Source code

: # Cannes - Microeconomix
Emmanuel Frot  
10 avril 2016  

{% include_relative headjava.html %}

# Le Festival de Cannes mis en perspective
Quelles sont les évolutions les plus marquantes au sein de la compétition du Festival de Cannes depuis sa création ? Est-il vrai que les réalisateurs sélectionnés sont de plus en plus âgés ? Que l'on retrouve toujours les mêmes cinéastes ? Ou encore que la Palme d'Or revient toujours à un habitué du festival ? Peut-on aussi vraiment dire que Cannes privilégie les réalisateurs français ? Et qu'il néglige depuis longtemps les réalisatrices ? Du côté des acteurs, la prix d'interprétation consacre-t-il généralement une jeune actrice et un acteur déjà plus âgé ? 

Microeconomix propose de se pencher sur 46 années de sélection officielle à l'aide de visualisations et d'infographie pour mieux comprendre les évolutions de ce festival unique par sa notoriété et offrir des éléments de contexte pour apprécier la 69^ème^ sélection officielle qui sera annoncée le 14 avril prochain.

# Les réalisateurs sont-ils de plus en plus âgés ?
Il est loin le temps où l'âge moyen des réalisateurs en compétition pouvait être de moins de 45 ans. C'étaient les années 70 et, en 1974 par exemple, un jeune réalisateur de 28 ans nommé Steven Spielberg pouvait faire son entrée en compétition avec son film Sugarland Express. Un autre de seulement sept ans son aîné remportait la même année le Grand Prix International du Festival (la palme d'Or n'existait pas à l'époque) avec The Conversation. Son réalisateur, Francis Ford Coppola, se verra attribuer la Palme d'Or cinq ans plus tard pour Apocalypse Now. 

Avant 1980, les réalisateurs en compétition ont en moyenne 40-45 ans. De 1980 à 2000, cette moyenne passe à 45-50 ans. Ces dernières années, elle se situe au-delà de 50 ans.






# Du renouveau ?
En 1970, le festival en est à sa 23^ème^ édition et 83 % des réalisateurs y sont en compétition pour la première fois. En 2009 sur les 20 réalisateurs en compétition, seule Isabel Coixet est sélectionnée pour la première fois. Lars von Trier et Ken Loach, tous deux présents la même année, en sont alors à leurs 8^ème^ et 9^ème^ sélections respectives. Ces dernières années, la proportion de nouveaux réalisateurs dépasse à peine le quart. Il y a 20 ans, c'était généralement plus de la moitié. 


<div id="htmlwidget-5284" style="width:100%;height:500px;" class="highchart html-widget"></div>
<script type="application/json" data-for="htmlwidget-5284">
· · · ·
▸ DIRECTIVE: Copy all of the data above line for line, leaving every character unchanged.

▸ TASK ANSWER:
Source code

: # Cannes - Microeconomix
Emmanuel Frot  
10 avril 2016  

{% include_relative headjava.html %}

# Le Festival de Cannes mis en perspective
Quelles sont les évolutions les plus marquantes au sein de la compétition du Festival de Cannes depuis sa création ? Est-il vrai que les réalisateurs sélectionnés sont de plus en plus âgés ? Que l'on retrouve toujours les mêmes cinéastes ? Ou encore que la Palme d'Or revient toujours à un habitué du festival ? Peut-on aussi vraiment dire que Cannes privilégie les réalisateurs français ? Et qu'il néglige depuis longtemps les réalisatrices ? Du côté des acteurs, la prix d'interprétation consacre-t-il généralement une jeune actrice et un acteur déjà plus âgé ? 

Microeconomix propose de se pencher sur 46 années de sélection officielle à l'aide de visualisations et d'infographie pour mieux comprendre les évolutions de ce festival unique par sa notoriété et offrir des éléments de contexte pour apprécier la 69^ème^ sélection officielle qui sera annoncée le 14 avril prochain.

# Les réalisateurs sont-ils de plus en plus âgés ?
Il est loin le temps où l'âge moyen des réalisateurs en compétition pouvait être de moins de 45 ans. C'étaient les années 70 et, en 1974 par exemple, un jeune réalisateur de 28 ans nommé Steven Spielberg pouvait faire son entrée en compétition avec son film Sugarland Express. Un autre de seulement sept ans son aîné remportait la même année le Grand Prix International du Festival (la palme d'Or n'existait pas à l'époque) avec The Conversation. Son réalisateur, Francis Ford Coppola, se verra attribuer la Palme d'Or cinq ans plus tard pour Apocalypse Now. 

Avant 1980, les réalisateurs en compétition ont en moyenne 40-45 ans. De 1980 à 2000, cette moyenne passe à 45-50 ans. Ces dernières années, elle se situe au-delà de 50 ans.






# Du renouveau ?
En 1970, le festival en est à sa 23^ème^ édition et 83 % des réalisateurs y sont en compétition pour la première fois. En 2009 sur les 20 réalisateurs en compétition, seule Isabel Coixet est sélectionnée pour la première fois. Lars von Trier et Ken Loach, tous deux présents la même année, en sont alors à leurs 8^ème^ et 9^ème^ sélections respectives. Ces dernières années, la proportion de nouveaux réalisateurs dépasse à peine le quart. Il y a 20 ans, c'était généralement plus de la moitié. 


<div id="htmlwidget-5284" style="width:100%;height:500px;" class="highchart html-widget"></div>
<script type="application/json" data-for="htmlwidget-5284">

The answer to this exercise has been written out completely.